The pineal neurohormone melatonin prevents in vivo and in vitro apoptosis in thymocytes
Article first published online: 30 JAN 2007
Journal of Pineal Research
Volume 19, Issue 4, pages 178–188, November 1995
How to Cite
Sainz, R. M., Mayo, J. C., Uría, H., Kotler, M., Antolfn, I., Rodriguez, C. and Menendez-Pelaez†, A. (1995), The pineal neurohormone melatonin prevents in vivo and in vitro apoptosis in thymocytes. Journal of Pineal Research, 19: 178–188. doi: 10.1111/j.1600-079X.1995.tb00187.x
- Issue published online: 30 JAN 2007
- Article first published online: 30 JAN 2007
- Received August 1,1995; accepted September 11,1995.
Abstract: Recently, melatonin was found to be the most potent physiological free radical scavenger known to date.
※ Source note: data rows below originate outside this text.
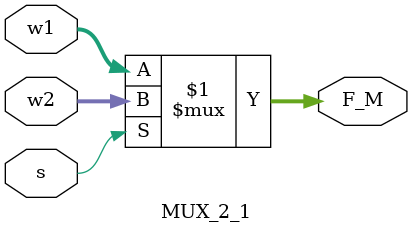
<source format=v>
module MUX_2_1(
input  [7:0] w1,input [7:0] w2,input s,
output [7:0] F_M
);
 assign F_M = ((s) ? w2:w1);




endmodule

</source>
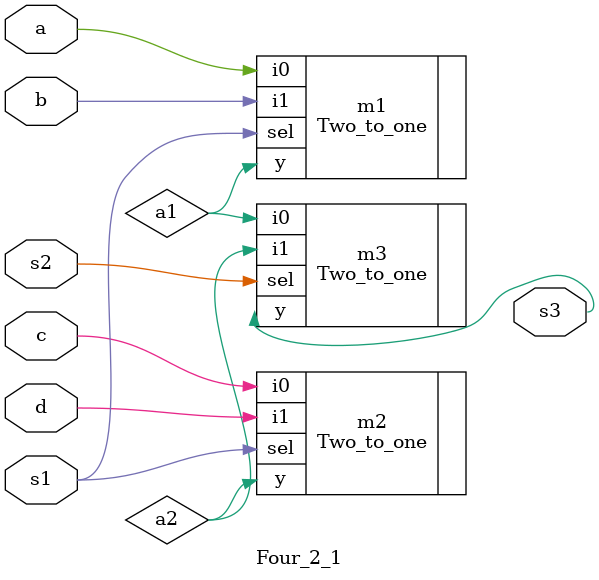
<source format=v>
`timescale 1ns / 1ps



module Four_2_1(input a,
                input b,
                input c,
                input d,
                input s1,
                input s2,output s3
    );
    
    wire a1;
    wire a2;
//    wire a3
    
    Two_to_one m1(.sel(s1),.i0(a),.i1(b),.y(a1));
    Two_to_one m2(.sel(s1),.i0(c),.i1(d),.y(a2));
    Two_to_one m3(.sel(s2),.i0(a1),.i1(a2),.y(s3));
    
endmodule

</source>
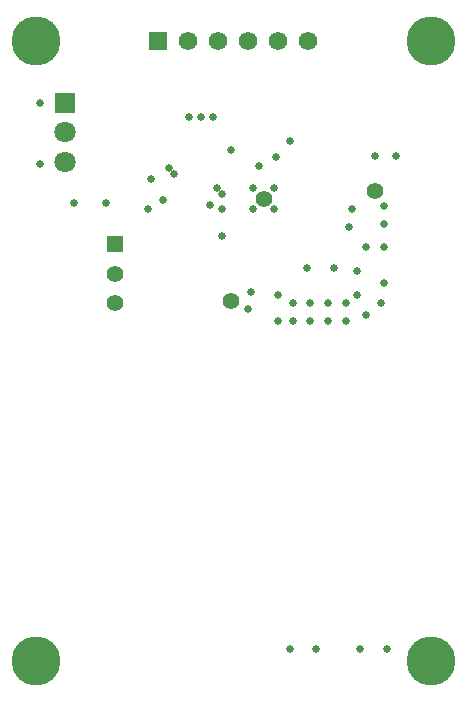
<source format=gbs>
G04*
G04 #@! TF.GenerationSoftware,Altium Limited,Altium Designer,25.6.2 (33)*
G04*
G04 Layer_Color=16711935*
%FSLAX44Y44*%
%MOMM*%
G71*
G04*
G04 #@! TF.SameCoordinates,95800A15-F6E0-4F83-BAC9-5642273E7207*
G04*
G04*
G04 #@! TF.FilePolarity,Negative*
G04*
G01*
G75*
%ADD42R,1.5700X1.5700*%
%ADD43R,1.8000X1.8000*%
%ADD44C,4.1500*%
%ADD45C,1.5700*%
%ADD46C,1.8000*%
%ADD47R,1.4000X1.4000*%
%ADD48C,1.4000*%
%ADD49C,0.6500*%
%ADD50C,1.4200*%
D42*
X126500Y547500D02*
D03*
D43*
X47500Y495000D02*
D03*
D44*
X22500Y22500D02*
D03*
X357500D02*
D03*
Y547500D02*
D03*
X22500D02*
D03*
D45*
X253500D02*
D03*
X228100D02*
D03*
X202700D02*
D03*
X177300D02*
D03*
X151900D02*
D03*
D46*
X47500Y470000D02*
D03*
Y445000D02*
D03*
D47*
X90000Y375000D02*
D03*
D48*
Y350000D02*
D03*
Y325000D02*
D03*
D49*
X205000Y335000D02*
D03*
X202500Y320000D02*
D03*
X227500Y310000D02*
D03*
X240000D02*
D03*
X255000D02*
D03*
X270000D02*
D03*
X285000D02*
D03*
X302500Y315000D02*
D03*
X315000Y325000D02*
D03*
X317500Y342500D02*
D03*
Y372500D02*
D03*
Y392500D02*
D03*
Y407500D02*
D03*
X252500Y355000D02*
D03*
X275000D02*
D03*
X302500Y372500D02*
D03*
X295000Y352500D02*
D03*
Y332500D02*
D03*
X285000Y325000D02*
D03*
X270000D02*
D03*
X255000D02*
D03*
X240000D02*
D03*
X162500Y482500D02*
D03*
X172500D02*
D03*
X152500D02*
D03*
X140000Y435000D02*
D03*
X135000Y440000D02*
D03*
X120000Y430000D02*
D03*
X170000Y408770D02*
D03*
X206610Y422390D02*
D03*
X224390D02*
D03*
Y404610D02*
D03*
X206610D02*
D03*
X180000Y417500D02*
D03*
X176270Y422500D02*
D03*
X187500Y455000D02*
D03*
X237500Y462500D02*
D03*
X327500Y450000D02*
D03*
X287500Y390000D02*
D03*
X227500Y332500D02*
D03*
X82500Y410000D02*
D03*
X55000D02*
D03*
X26283Y442939D02*
D03*
X26336Y495027D02*
D03*
X117500Y405000D02*
D03*
X237500Y32500D02*
D03*
X260000D02*
D03*
X297500D02*
D03*
X320000D02*
D03*
X225934Y448801D02*
D03*
X290000Y405000D02*
D03*
X130000Y412500D02*
D03*
X310000Y450000D02*
D03*
X180000Y405000D02*
D03*
X211426Y441610D02*
D03*
X180000Y382500D02*
D03*
D50*
X215500Y413500D02*
D03*
X310000Y420000D02*
D03*
X187500Y327500D02*
D03*
M02*

</source>
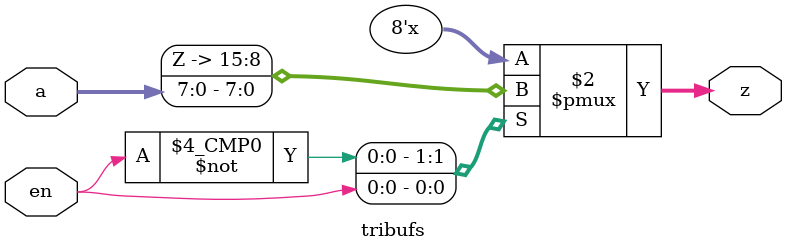
<source format=v>
`timescale 1ns / 1ps

module tribufs(a,en,z);
  input [7:0] a;
  input en;
  output [7:0] z;
  
  reg [7:0] z;
  
  always@(a,en)
    begin
    case (en)
      1'b0:z=8'bzzzzzzzz;
      1'b1: z=a;
      default : ;
    endcase
    end
endmodule

</source>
In this work, we attempted to define the role this neurohormone plays in the regulation of apoptosis, since the effect of bcl-2, the main gene implicated in its inhibition, acts via an antioxidant mechanism. We investigated the role of melatonin in cell death of thymus, a well known model for the study of apoptosis. Two sets of experiments were carried out: in vivo experiments, performed with Wistar rats, and in vitro experiments, performed with primary cultures of young Wistar rat thymocytes treated with glucocorticoids in order to induce apoptosis. Morphometrical studies in semithin sections of thymus and analysis of DNA fragmentation by gel electrophoresis show that physiological apoptosis occurring in thymus of 65 days old rats, is prevented by the daily administration of melatonin beginning when the rats were 25 days old. Also, we found that at a concentration of 10−7 M, melatonin decreases by 35% the percentage of apoptotic cells induced by glucocorticoids in cultured thymocytes of 25 day old rats. 10−9 M melatonin decreases cell death by 20%. Finally, melatonin at 10−11 Mdid not have any effect. Several hypothesis are discussed to explain this effect: direct interaction of melatonin with glucocorticoid receptors in the thymus; induction of interleukin-4 release; direct genomic action modulating the expression of apoptosis-inhibiting genes; an effect on nitric oxide synthase; and finally, the antioxidant action of melatonin. Since apoptosis is a possible mechanism involved in neuronal death shown in several neurodegenerative diseases such as Parkinson or Alzheimer's diseases, investigative efforts should be directed to the possible role of melatonin in inhibiting cell death in tissues other that the thymus. Melatonin might be a potent therapeutic agent in some of these conditions.